Comment by nickpsecurity 4 days ago

5 replies

I’m still waiting for a large, OSS one with 100% legal, pre-training data. We don’t even have a 1B model that I’m sure meets that standard. There’s a fair-trained model for lawyers claiming it.

I think someone running a bunch of epochs of a 30B or 70B on Project Gutenberg would be a nice start. We could do continued pre-training from there.

So, if counting legal and at least trainable (open weights), the performance can only go up from here.

copperx 4 days ago

I understand the desire, but most of the world's knowledge is under copyright. 100% legal will never give you the same performance.

  • nickpsecurity 3 days ago

    Both of your claims are true. That doesn’t justify breaking the law.

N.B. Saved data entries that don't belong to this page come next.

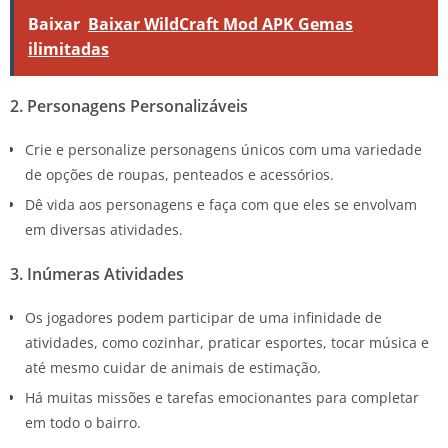
Baixar
Baixar WildCraft Mod APK Gemas
ilimitadas
2. Personagens Personalizáveis
Crie e personalize personagens únicos com uma variedade
de opções de roupas, penteados e acessórios.
Dê vida aos personagens e faça com que eles se envolvam
em diversas atividades.
3. Inúmeras Atividades
Os jogadores podem participar de uma infinidade de
atividades, como cozinhar, praticar esportes, tocar música e
até mesmo cuidar de animais de estimação.
Há muitas missões e tarefas emocionantes para completar
em todo o bairro.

    I could likewise argues that most of the world money is in the hands of other people, I could perform more in the markets if I had it, and so I should just go take it. We still follow the law and respect others’ rights in spite of what acting morally cost us.

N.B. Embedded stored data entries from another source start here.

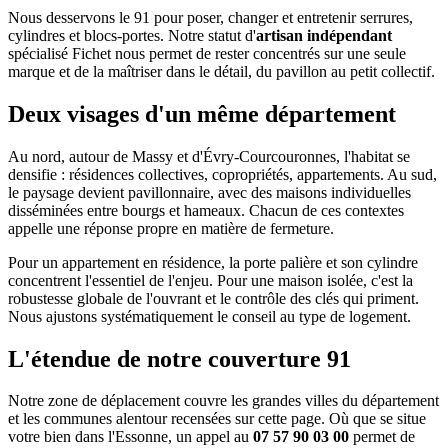
Nous desservons le 91 pour poser, changer et entretenir serrures,
cylindres et blocs-portes. Notre statut d'
artisan indépendant
spécialisé Fichet nous permet de rester concentrés sur une seule
marque et de la maîtriser dans le détail, du pavillon au petit collectif.
Deux visages d'un même département
Au nord, autour de Massy et d'Évry-Courcouronnes, l'habitat se
densifie : résidences collectives, copropriétés, appartements. Au sud,
le paysage devient pavillonnaire, avec des maisons individuelles
disséminées entre bourgs et hameaux. Chacun de ces contextes
appelle une réponse propre en matière de fermeture.
Pour un appartement en résidence, la porte palière et son cylindre
concentrent l'essentiel de l'enjeu. Pour une maison isolée, c'est la
robustesse globale de l'ouvrant et le contrôle des clés qui priment.
Nous ajustons systématiquement le conseil au type de logement.
L'étendue de notre couverture 91
Notre zone de déplacement couvre les grandes villes du département
et les communes alentour recensées sur cette page. Où que se situe
votre bien dans l'Essonne, un appel au
07 57 90 03 00
permet de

    The law abiding, moral choice is to do what we can within the law while working to improve the law. That means we use a combination of permissively licensed works and works to train our models. We also push for legislation that creates exceptions in copyright law for training machine learning models. We’re already seeing progress in Israel and Singapore on those.

  • mewpmewp2 4 days ago

    Meanwhile countries who whistle on that copyright would be able to gain a huge advantage.

hedgehog 4 days ago

Are you aware of any efforts to do this? Even a 3B param attempt would be informative.

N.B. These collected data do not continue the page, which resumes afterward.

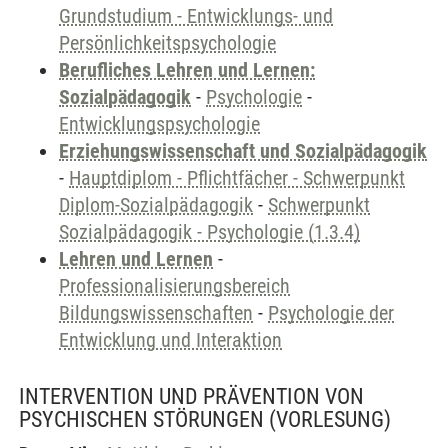
Grundstudium - Entwicklungs- und
Persönlichkeitspsychologie
Berufliches Lehren und Lernen:
Sozialpädagogik
-
Psychologie
-
Entwicklungspsychologie
Erziehungswissenschaft und Sozialpädagogik
-
Hauptdiplom - Pflichtfächer - Schwerpunkt
Diplom-Sozialpädagogik
-
Schwerpunkt
Sozialpädagogik - Psychologie (1.3.4)
Lehren und Lernen
-
Professionalisierungsbereich
Bildungswissenschaften
-
Psychologie der
Entwicklung und Interaktion
INTERVENTION UND PRÄVENTION VON
PSYCHISCHEN STÖRUNGEN
(VORLESUNG)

  • nickpsecurity 3 days ago

    Here is the only legal efforts I know about that’s available in some way:

    https://www.fairlytrained.org/

    https://www.kl3m.ai/#features

    Here’s a dataset that could be used for a public domain model:

    https://www.tensorflow.org/datasets/catalog/pg19

    If non-public domain, one can add in the code from The Stack. That would be tens of gigabytes of both English text and code. Then, third-party could add licensed, modern works to the model with further pre-training.

    I also think a model trained on a large amount of public domain data would be good for experimentation with reproduceability. There would be no intellectual property issues in the reproduction of the results. Should also be useful in a lot of ways.